None of this is to say the tactic is new, of course.
"It actually used to be more prevalent in '90s when indie rock was at its height," Frazier says. "My first artist was Will Oldham, and he turned down very large pieces consistently... From Will into mysterious acts like Autechre and artists we have now like Daft Punk, there has always been this reaction that press want more what is unavailable to them."
Indeed, rejection of press has been the M.O. of present-day legends ranging from Lou Reed to Prince. But the shy or ornery stance that may have once seemed like principled eccentricity is now often part of a marketing plan, set in place before a band achieves even a smidge of fame.
"The Internet pummels everyone with so much information that things arise and pass with a fury," Frazier says. "I think there is some sophisticated thought going into when to stop and start press so that you can stay relevant, wanted and viable in the public eye. It seems more calculated now and frankly I think it can be smart if done well so an artist can survive."
Maintaining a covert image won't work for every act, however. There needs to be some kind of initial spark, be it incubation on message boards (as was the case with L.A. shock-rap newcomers Odd Future) or the co-sign of a more popular artist (Drake endorsing the Weeknd through his blog/vanity label, October's Very Own).
"If no one is looking to you, then saying you won't do press is like the question of the tree falling in a forest," Frazier says.
And most importantly, the band needs to possess some actual talent behind their carefully sewn emerald curtain.
"The group can't suck," Schnipper says. "You have to be good, and have some kind of confidence that what you're doing will speak for itself. But I think you probably also have to either, one, be completely naive, or two, have a pretty decent marketing plan. Because I know for a fact that these people can't be secretive forever. Like, I mean, Salem dressed up in fancy, straight-out-of-a-Dali-painting, gilded costumes for T Magazine. At some point, it doesn't work anymore."
Perhaps that's part of the tension that makes this phenomenon so alluring—deep down, listeners know that ultimately there will be some sort of reveal.
"It seems like the watershed moment is always, 'Are they going to start playing live,'" Richardson says. "Once that happens, the mystery kind of has to end.
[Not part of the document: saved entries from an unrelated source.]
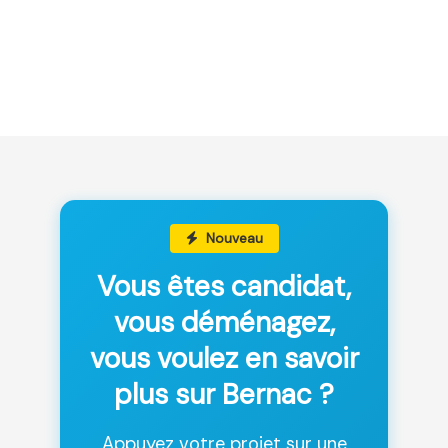
Nouveau
Vous êtes candidat,
vous déménagez,
vous voulez en savoir
plus sur Bernac ?
Appuyez votre projet sur une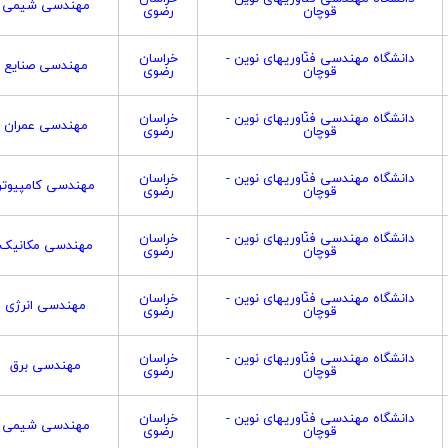
مهندسی شیمی
قوچان
رضوی
دانشگاه مهندسی فنّاوریهای نوین -
خراسان
مهندسی صنایع
قوچان
رضوی
دانشگاه مهندسی فنّاوریهای نوین -
خراسان
مهندسی عمران
قوچان
رضوی
دانشگاه مهندسی فنّاوریهای نوین -
خراسان
مهندسی کامپیوتر
قوچان
رضوی
دانشگاه مهندسی فنّاوریهای نوین -
خراسان
مهندسی مکانیک
قوچان
رضوی
دانشگاه مهندسی فنّاوریهای نوین -
خراسان
مهندسی انرژی
قوچان
رضوی
دانشگاه مهندسی فنّاوریهای نوین -
خراسان
مهندسی برق
قوچان
رضوی
دانشگاه مهندسی فنّاوریهای نوین -
خراسان
مهندسی شیمی
قوچان
رضوی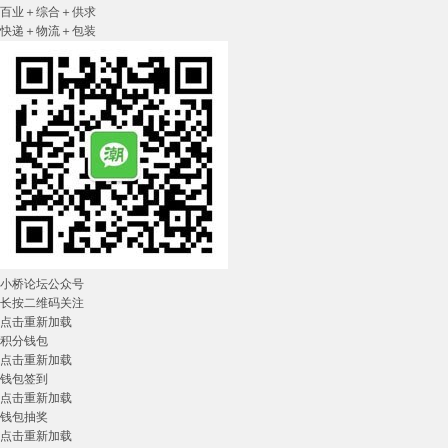
百业＋综合＋供求
快递＋物流＋包装
小桥论坛公众号
长按二维码关注
点击重新加载
积分钱包
点击重新加载
钱包签到
点击重新加载
钱包抽奖
点击重新加载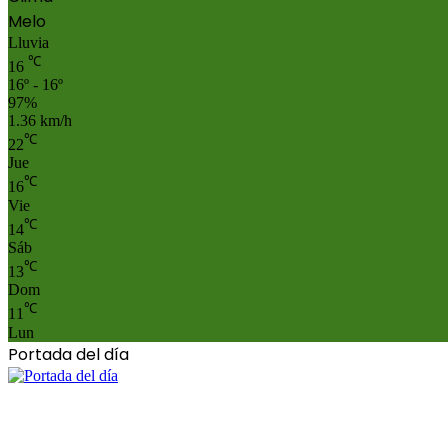
Melo
Lluvia
℃
16
16º - 16º
97%
1.36 km/h
℃
22
Jue
℃
16
Vie
℃
14
Sáb
℃
13
Dom
℃
11
Lun
Portada del día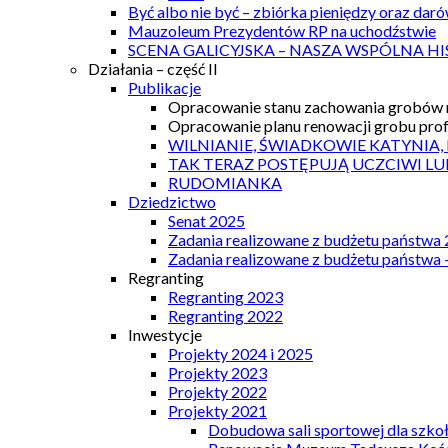
Być albo nie być – zbiórka pieniędzy oraz dar
Mauzoleum Prezydentów RP na uchodźstwie
SCENA GALICYJSKA – NASZA WSPÓLNA HI
Działania – część II
Publikacje
Opracowanie stanu zachowania grobów r
Opracowanie planu renowacji grobu prof.
WILNIANIE, ŚWIADKOWIE KATYNIA,
TAK TERAZ POSTĘPUJĄ UCZCIWI LU
RUDOMIANKA
Dziedzictwo
Senat 2025
Zadania realizowane z budżetu państwa
Zadania realizowane z budżetu państwa 
Regranting
Regranting 2023
Regranting 2022
Inwestycje
Projekty 2024 i 2025
Projekty 2023
Projekty 2022
Projekty 2021
Dobudowa sali sportowej dla szkoł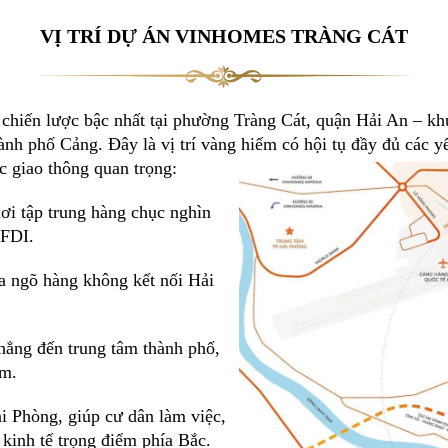
VỊ TRÍ DỰ ÁN VINHOMES TRÀNG CÁT
í chiến lược bậc nhất tại phường Tràng Cát, quận Hải An – k
ành phố Cảng. Đây là vị trí vàng hiếm có hội tụ đầy đủ các yế
ục giao thông quan trọng:
i tập trung hàng chục nghìn
 FDI.
a ngõ hàng không kết nối Hải
hẳng đến trung tâm thành phố,
âm.
 Phòng, giúp cư dân làm việc,
 kinh tế trọng điểm phía Bắc.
Once you start sharing a physical space with people, it dissolves very quickly."
From that point on, there has to be enough substance to the group to sustain them through the post-hype phase. Look at Die Antwoord. The South African rave-rap duo baited the media for months with a lewd web art, bizarre videos, scarce information, and exotic promise. Once people learned that they were a satirical act helmed by Johannesburg performance artist Watkin Tudor Jones, who had released music under other personas in the past, excitement for the group largely vanished, right on time for their Interscope debut, $O$, to debut at 109 on the Billboard 200—a flop by major-label standards.